Source extract –
____________
Local
Government Illegal
People all over Australia are waking up
to the fact that the 1988 Referendum denied an attempt to legalise local
governments.
The High Court of Australia ruled that
“State Governments could not raise ANY TAX” and because of this the ‘State
Excise on Fuel, Tobacco & Alcohol’ was removed.
It can be clearly seen that the authors
of the Constitution were not allowing for any Parliament other than the Federal
Parliament to impose a tax. Therefore, the only land rates/tax that can be imposed
within Australia is one imposed by the Federal Parliament through the
Commissioner for Taxation.
Unless we receive a “Rates Notice” from
the ‘Commissioner for Taxation it is INVALID and UNLAWFUL. Clearly, in sections
51 and 52 of the Constitution and from the Constitutional Commission (1985 –
1988) report that the power of taxation is held exclusively by the Federal
Parliament.
Section 109 of the Australian
Constitution states:
“When a law of a State is inconsistent
with a law of the Commonwealth, the latter shall prevail and the former shall,
to the extent of the inconsistency, be invalid.”
Because State Governments are subject to
the Commonwealth Parliament and also subject to the Commonwealth Constitution,
the states cannot lawfully impose a ‘Land Tax’, ‘only the Commonwealth
Government holds such taxation authority’.
Unless the State governments can present
the legal authority from the High Court of Australia; or from the Federal
Government giving authority to raise taxes, citizens are not legally obliged
to pay any ‘rates’ imposed by their local council/government. It doesn’t matter
what they call themselves, local governments have no legal authority to impose
any taxes, and house rates are clearly a tax on the value of the property.
The letter below shows what you can do
as a citizen. Address it to your State Minister for local government and stop
the illegal taxation being imposed under the name ‘Rates':
———————————————————-
*NOTICE TO MINISTER*
*THIS IS THE WILL OF THE PEOPLE*
Hon
[MINISTER’S NAME]
Minister for [MINISTER’S PORTFOLIO]
[MINISTER’S ADDRESS]
Ref: Local Governments
Validity.
Date: 2013
Dear Minister,
Statement #1:
The High Court of Australia ruled that
“State Governments could not raise ANY TAX”.
It can be clearly seen that the authors
of the Constitution were not allowing for any Parliament other than the Federal
Parliament to impose a tax. Therefore, the only land rates/tax that can be
imposed within Australia is one imposed by the Federal Parliament through the
Commissioner for Taxation.
Unless we receive a “Rates Notice” from
the ‘Commissioner for Taxation it is INVALID and UNLAWFUL.
____________
Job – Repeat the piece on local government rates word for word, starting with "Unless the State" and going on through "of the property.". The data that follows stands apart from the piece on local government rates.

Information shown –
____________
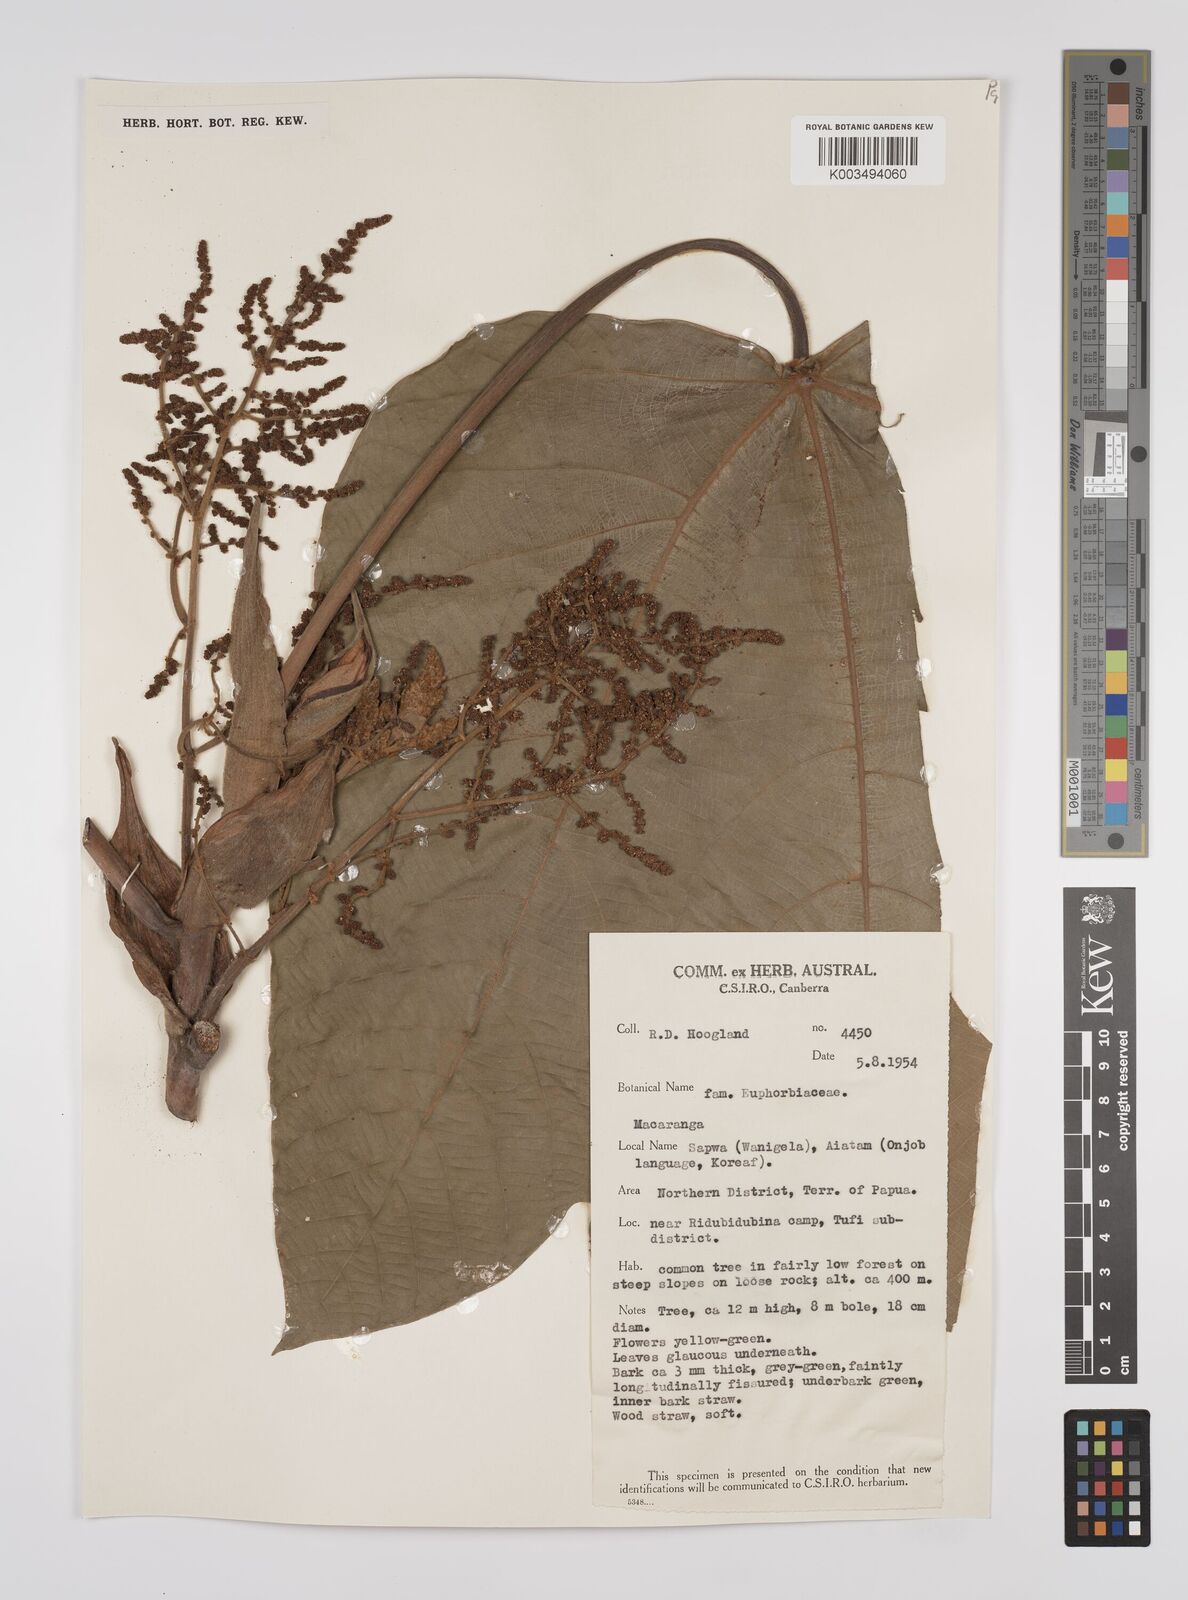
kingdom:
____________
Result of this exercise –
Unless the State governments can present
the legal authority from the High Court of Australia; or from the Federal
Government giving authority to raise taxes, citizens are not legally obliged
to pay any ‘rates’ imposed by their local council/government. It doesn’t matter
what they call themselves, local governments have no legal authority to impose
any taxes, and house rates are clearly a tax on the value of the property.